- [Exercise description] Copy out the text of every entry below word for word, leaving out the pictures.

[Images with keypoint coordinates]
#####

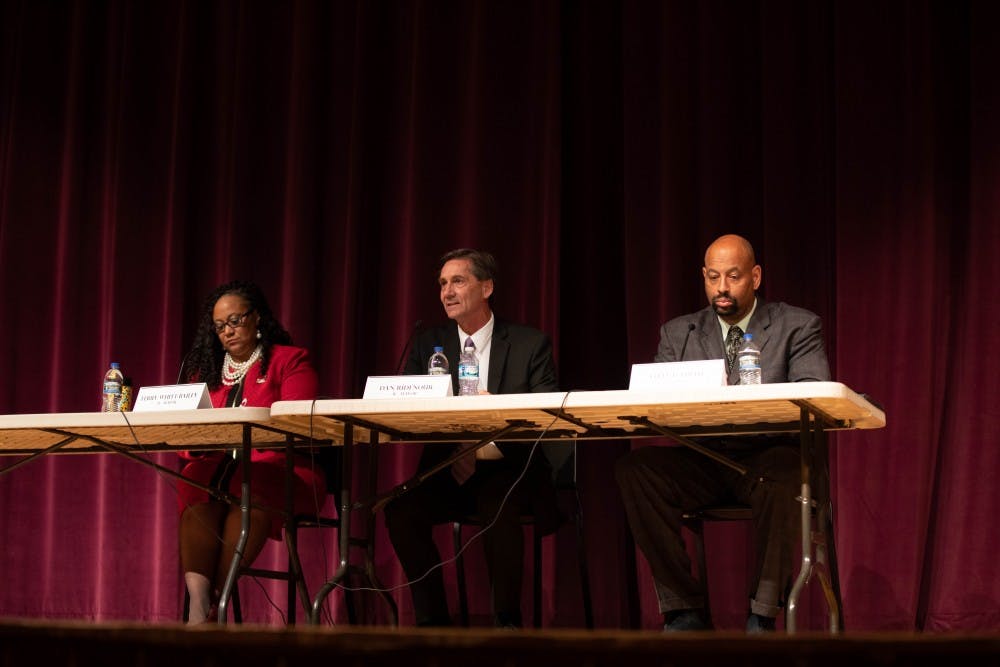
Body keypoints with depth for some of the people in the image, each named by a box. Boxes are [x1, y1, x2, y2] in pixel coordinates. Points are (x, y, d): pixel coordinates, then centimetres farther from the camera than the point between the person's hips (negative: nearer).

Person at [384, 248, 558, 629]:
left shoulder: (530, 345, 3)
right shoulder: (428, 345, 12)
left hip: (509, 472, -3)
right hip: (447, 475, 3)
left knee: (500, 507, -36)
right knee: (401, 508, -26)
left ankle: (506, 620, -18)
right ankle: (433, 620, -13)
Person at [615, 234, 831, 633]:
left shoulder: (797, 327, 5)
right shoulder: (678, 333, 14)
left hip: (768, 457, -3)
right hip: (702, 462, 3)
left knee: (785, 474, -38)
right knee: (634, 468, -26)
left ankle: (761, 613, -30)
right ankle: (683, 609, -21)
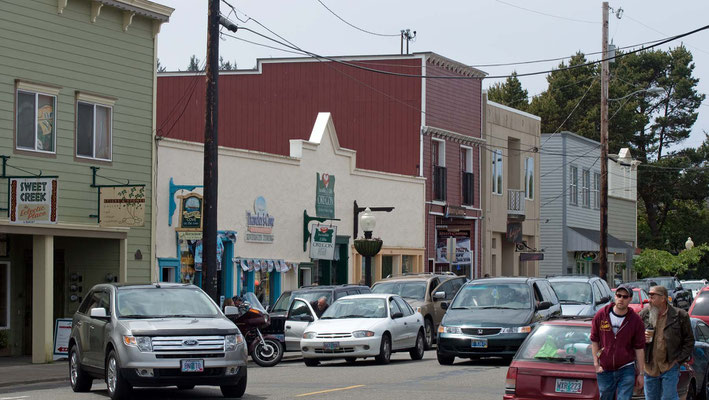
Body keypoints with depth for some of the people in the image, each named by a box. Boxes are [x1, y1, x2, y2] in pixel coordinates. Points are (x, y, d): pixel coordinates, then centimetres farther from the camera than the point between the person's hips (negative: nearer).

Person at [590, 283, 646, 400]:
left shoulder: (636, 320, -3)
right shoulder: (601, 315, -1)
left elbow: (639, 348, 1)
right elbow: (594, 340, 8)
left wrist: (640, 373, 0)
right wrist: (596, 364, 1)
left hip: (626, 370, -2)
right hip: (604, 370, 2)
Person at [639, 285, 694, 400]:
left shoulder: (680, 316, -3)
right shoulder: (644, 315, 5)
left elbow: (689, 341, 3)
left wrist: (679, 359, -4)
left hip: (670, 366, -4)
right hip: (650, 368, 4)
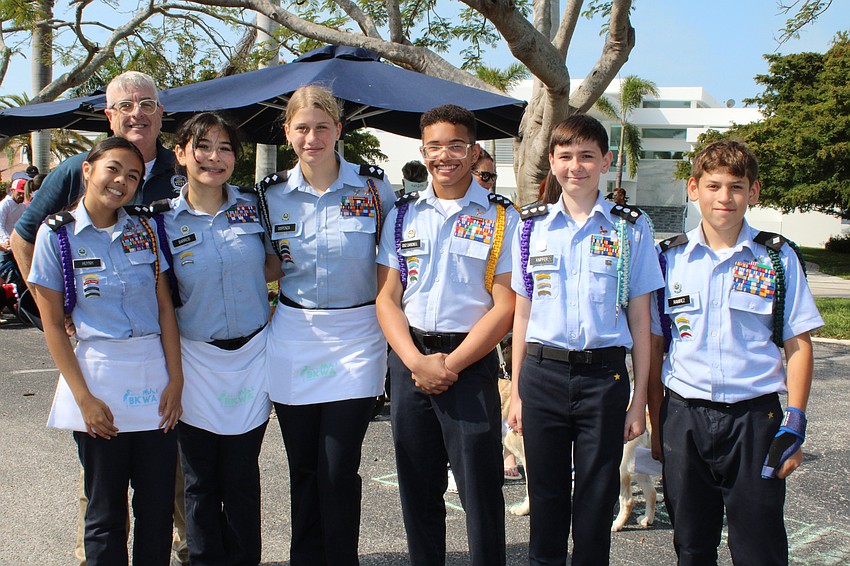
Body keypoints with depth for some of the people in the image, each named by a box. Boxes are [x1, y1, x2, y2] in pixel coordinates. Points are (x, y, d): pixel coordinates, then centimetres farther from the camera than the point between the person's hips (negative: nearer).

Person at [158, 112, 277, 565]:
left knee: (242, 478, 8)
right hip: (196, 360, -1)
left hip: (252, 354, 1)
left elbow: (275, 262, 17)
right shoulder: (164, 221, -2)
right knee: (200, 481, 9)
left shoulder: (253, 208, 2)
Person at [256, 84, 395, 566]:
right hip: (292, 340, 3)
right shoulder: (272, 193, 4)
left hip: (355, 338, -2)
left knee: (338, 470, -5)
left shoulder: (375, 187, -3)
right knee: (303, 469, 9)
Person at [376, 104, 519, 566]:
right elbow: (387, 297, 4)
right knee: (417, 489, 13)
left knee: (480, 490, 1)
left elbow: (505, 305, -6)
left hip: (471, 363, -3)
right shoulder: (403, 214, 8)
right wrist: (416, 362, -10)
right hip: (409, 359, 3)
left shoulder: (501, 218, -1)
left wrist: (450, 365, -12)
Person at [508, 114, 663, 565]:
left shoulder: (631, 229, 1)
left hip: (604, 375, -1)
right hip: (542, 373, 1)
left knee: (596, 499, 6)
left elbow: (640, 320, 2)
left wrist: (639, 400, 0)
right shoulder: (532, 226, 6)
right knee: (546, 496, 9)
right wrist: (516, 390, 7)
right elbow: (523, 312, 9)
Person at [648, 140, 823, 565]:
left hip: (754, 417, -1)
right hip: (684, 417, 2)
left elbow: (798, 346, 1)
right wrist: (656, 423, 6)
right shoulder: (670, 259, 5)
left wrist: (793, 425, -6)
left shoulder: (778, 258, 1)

#####

- [Response box]
Body keypoints with depth for some of the people in the image, each named by a box. Boxes are [x1, y1, x2, y2] in pixel coordinates. Points are (x, y, d): pixel coordinates, then centimetres farther from the camera than the point between the person's hips (negative: nearer).

Person at [384, 248, 558, 629]:
left shoulder: (530, 345, 3)
right shoulder: (428, 345, 12)
left hip: (509, 472, -3)
right hip: (447, 475, 3)
left knee: (500, 507, -36)
right knee: (401, 508, -26)
left ankle: (506, 620, -18)
right ankle: (433, 620, -13)
Person at [615, 234, 831, 633]:
left shoulder: (797, 327, 5)
right shoulder: (678, 333, 14)
left hip: (768, 457, -3)
right hip: (702, 462, 3)
left knee: (785, 474, -38)
right knee: (634, 468, -26)
left ankle: (761, 613, -30)
right ankle: (683, 609, -21)
Body keypoints with depth for some of the people in the image, each named by a box. Boxes are [x1, y1, x2, y2] in pixel coordinates. Points are (x, y, d): pixel coordinates, then centimetres farther from the camera than the point between the person's hips (negative: nearer).

Person at [590, 283, 646, 400]:
left shoulder: (636, 320, -3)
right shoulder: (601, 315, -1)
left elbow: (639, 348, 1)
right elbow: (594, 340, 8)
left wrist: (640, 373, 0)
right wrist: (596, 364, 1)
left hip: (626, 370, -2)
right hip: (604, 370, 2)
Person at [639, 285, 694, 400]:
left shoulder: (680, 316, -3)
right shoulder: (644, 315, 5)
left elbow: (689, 341, 3)
left wrist: (679, 359, -4)
left hip: (670, 366, -4)
right hip: (650, 368, 4)
Body keypoints with depth for some of the people in the image, each named by a box. Boxes are [x1, y1, x2, y2] in pixel coordinates. Points are (x, y, d): pixel coordinates, then centimetres farther from the camera than the point between the person's hips (negative: nearer).

Person at [158, 112, 277, 565]:
left knee: (242, 478, 8)
right hip: (196, 360, -1)
left hip: (252, 354, 1)
left elbow: (275, 262, 17)
right shoulder: (164, 221, -2)
right knee: (200, 481, 9)
left shoulder: (253, 208, 2)
Person at [256, 84, 395, 566]:
right hip: (292, 340, 3)
right shoulder: (272, 193, 4)
left hip: (355, 338, -2)
left knee: (338, 470, -5)
left shoulder: (375, 187, -3)
right knee: (303, 469, 9)
Person at [376, 104, 519, 566]:
right elbow: (387, 297, 4)
right knee: (417, 489, 13)
left knee: (480, 490, 1)
left elbow: (505, 305, -6)
left hip: (471, 363, -3)
right shoulder: (403, 214, 8)
right wrist: (416, 362, -10)
right hip: (409, 359, 3)
left shoulder: (501, 218, -1)
left wrist: (450, 365, -12)
Person at [508, 114, 663, 565]:
left shoulder: (631, 229, 1)
left hip: (604, 375, -1)
right hip: (542, 373, 1)
left knee: (596, 499, 6)
left elbow: (640, 320, 2)
left wrist: (639, 400, 0)
right shoulder: (532, 226, 6)
right knee: (546, 496, 9)
right wrist: (516, 390, 7)
right elbow: (523, 312, 9)
Person at [648, 140, 823, 565]:
left hip: (754, 417, -1)
right hip: (684, 417, 2)
left elbow: (798, 346, 1)
right wrist: (656, 423, 6)
right shoulder: (670, 259, 5)
left wrist: (793, 425, -6)
left shoulder: (778, 258, 1)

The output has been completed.